NCERT Solutions Class 10th Maths Chapter – 4 Quadratic Equations Exercise – 4.1

1. Check whether the following are quadratic equations:

(i) (x + 1)² = 2(x – 3)

Solution: Given, (x + 1)² = 2(x – 3)
By using the formula for (a+b)² = a²+2ab+b²
⇒ x² + 2x + 1 = 2x – 6
⇒ x² + 7 = 0
Since the above equation is in the form of ax² + bx + c = 0.
Therefore, the given equation is quadratic equation.

(ii) x² – 2x = (–2) (3 – x)

Solution: Given, x² – 2x = (–2) (3 – x)
⇒ x² – 2x = -6 + 2x
⇒ x² – 4x + 6 = 0
Since the above equation is in the form of ax² + bx + c = 0.
Therefore, the given equation is quadratic equation.

(iii) (x – 2)(x + 1) = (x – 1)(x + 3)

Solution: Given, (x – 2)(x + 1) = (x – 1)(x + 3)
By multiplication
⇒  x² – x – 2 = x² + 2x – 3
⇒ 3x – 1 = 0
Since the above equation is not in the form of ax² + bx + c = 0.
Therefore, the given equation is not a quadratic equation.

(iv) (x – 3)(2x +1) = x(x + 5)

Solution: Given, (x – 3)(2x +1) = x(x + 5)
By multiplication
⇒2x² – 5x – 3 = x² + 5x
⇒ x² – 10x – 3 = 0
Since the above equation is in the form of ax² + bx + c = 0.
Therefore, the given equation is quadratic equation.

(v) (2x – 1)(x – 3) = (x + 5)(x – 1)

Solution: Given, (2x – 1)(x – 3) = (x + 5)(x – 1)
By multiplication
⇒  2x² – 7x + 3 = x² + 4x – 5
⇒  x² – 11x + 8 = 0
Since the above equation is in the form of ax² + bx + c = 0.
Therefore, the given equation is quadratic equation.

==============================

#### Set exercise 1:
In the quadratic equations exercise, what equation does part (iii) simplify to?
#### Set exercise 2:
Output the passage of the quadratic equations exercise starting with the words "Solution: Given, x² –" and going on through the words "not in the form of ax² + bx + c = 0.".

Extracted records:
==============================

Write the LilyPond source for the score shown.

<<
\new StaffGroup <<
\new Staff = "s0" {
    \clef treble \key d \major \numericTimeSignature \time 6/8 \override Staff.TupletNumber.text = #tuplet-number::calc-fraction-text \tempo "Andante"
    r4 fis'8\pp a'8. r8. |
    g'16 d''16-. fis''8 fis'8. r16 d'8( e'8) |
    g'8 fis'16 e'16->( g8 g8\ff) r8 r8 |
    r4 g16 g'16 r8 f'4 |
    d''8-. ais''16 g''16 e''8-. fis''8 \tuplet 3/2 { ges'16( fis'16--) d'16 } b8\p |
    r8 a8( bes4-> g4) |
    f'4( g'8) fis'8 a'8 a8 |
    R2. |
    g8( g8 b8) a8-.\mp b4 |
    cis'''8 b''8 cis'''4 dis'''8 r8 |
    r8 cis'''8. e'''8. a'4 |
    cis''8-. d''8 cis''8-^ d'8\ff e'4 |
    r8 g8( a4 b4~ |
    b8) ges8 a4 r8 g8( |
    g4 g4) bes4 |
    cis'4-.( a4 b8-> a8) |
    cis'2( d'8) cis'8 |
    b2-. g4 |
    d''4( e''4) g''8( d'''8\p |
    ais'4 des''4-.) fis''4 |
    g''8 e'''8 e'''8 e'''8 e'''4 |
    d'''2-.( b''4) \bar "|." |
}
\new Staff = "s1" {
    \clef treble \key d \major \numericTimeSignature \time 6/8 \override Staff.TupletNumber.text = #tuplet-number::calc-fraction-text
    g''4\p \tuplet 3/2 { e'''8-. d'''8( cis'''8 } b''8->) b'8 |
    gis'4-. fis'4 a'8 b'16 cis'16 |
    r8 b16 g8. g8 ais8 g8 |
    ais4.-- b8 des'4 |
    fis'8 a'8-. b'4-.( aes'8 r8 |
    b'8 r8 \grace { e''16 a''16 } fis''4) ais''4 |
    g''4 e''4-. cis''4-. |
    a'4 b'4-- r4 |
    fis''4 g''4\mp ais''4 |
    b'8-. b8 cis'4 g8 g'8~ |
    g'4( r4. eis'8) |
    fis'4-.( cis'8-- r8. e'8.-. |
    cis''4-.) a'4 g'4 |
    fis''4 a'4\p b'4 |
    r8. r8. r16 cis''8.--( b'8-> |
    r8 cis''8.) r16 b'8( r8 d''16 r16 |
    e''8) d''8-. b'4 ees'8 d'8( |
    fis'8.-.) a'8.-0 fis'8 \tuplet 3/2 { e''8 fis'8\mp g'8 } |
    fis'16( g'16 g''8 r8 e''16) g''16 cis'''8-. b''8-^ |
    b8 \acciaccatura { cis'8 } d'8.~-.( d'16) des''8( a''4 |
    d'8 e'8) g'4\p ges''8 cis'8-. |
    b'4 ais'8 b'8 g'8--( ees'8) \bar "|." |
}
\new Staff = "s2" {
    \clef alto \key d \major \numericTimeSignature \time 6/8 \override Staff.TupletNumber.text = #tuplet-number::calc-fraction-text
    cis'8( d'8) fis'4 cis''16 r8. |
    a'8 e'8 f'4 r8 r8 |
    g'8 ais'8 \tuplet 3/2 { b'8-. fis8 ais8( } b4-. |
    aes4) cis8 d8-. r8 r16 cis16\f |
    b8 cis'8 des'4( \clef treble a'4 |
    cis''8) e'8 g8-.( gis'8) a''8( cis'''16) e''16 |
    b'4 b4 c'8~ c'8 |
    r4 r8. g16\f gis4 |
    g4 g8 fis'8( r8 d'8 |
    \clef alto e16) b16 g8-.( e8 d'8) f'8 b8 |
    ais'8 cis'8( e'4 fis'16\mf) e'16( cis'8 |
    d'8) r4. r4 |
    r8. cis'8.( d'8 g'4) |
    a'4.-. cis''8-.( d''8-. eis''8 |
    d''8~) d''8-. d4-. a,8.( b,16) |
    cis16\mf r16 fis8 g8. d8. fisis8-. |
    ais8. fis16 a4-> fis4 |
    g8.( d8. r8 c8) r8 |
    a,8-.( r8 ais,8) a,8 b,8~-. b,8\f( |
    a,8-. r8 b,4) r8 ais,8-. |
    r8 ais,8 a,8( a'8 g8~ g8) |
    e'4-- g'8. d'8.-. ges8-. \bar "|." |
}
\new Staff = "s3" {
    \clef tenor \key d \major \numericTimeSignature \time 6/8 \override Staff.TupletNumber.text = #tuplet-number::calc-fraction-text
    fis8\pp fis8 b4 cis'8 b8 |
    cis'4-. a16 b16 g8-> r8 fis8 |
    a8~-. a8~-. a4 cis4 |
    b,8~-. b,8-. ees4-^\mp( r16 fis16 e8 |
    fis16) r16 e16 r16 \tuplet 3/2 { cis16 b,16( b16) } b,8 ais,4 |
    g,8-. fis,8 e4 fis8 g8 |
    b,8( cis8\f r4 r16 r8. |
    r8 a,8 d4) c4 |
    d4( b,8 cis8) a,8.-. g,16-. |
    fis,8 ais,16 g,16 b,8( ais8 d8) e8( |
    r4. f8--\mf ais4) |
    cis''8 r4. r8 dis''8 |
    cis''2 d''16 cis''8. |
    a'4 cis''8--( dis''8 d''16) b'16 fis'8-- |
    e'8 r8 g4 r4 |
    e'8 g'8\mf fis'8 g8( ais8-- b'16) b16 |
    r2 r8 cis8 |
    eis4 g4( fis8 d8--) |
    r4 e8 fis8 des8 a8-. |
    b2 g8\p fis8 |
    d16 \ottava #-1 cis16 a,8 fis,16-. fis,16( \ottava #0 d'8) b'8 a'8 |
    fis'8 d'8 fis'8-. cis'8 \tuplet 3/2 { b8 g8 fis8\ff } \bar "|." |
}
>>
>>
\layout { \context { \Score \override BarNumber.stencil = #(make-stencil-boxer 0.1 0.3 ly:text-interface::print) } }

==============================

#### Written solution 1:
3x – 1 = 0

#### Written solution 2:
Solution: Given, x² – 2x = (–2) (3 – x)
⇒ x² – 2x = -6 + 2x
⇒ x² – 4x + 6 = 0
Since the above equation is in the form of ax² + bx + c = 0.
Therefore, the given equation is quadratic equation.

(iii) (x – 2)(x + 1) = (x – 1)(x + 3)

Solution: Given, (x – 2)(x + 1) = (x – 1)(x + 3)
By multiplication
⇒  x² – x – 2 = x² + 2x – 3
⇒ 3x – 1 = 0
Since the above equation is not in the form of ax² + bx + c = 0.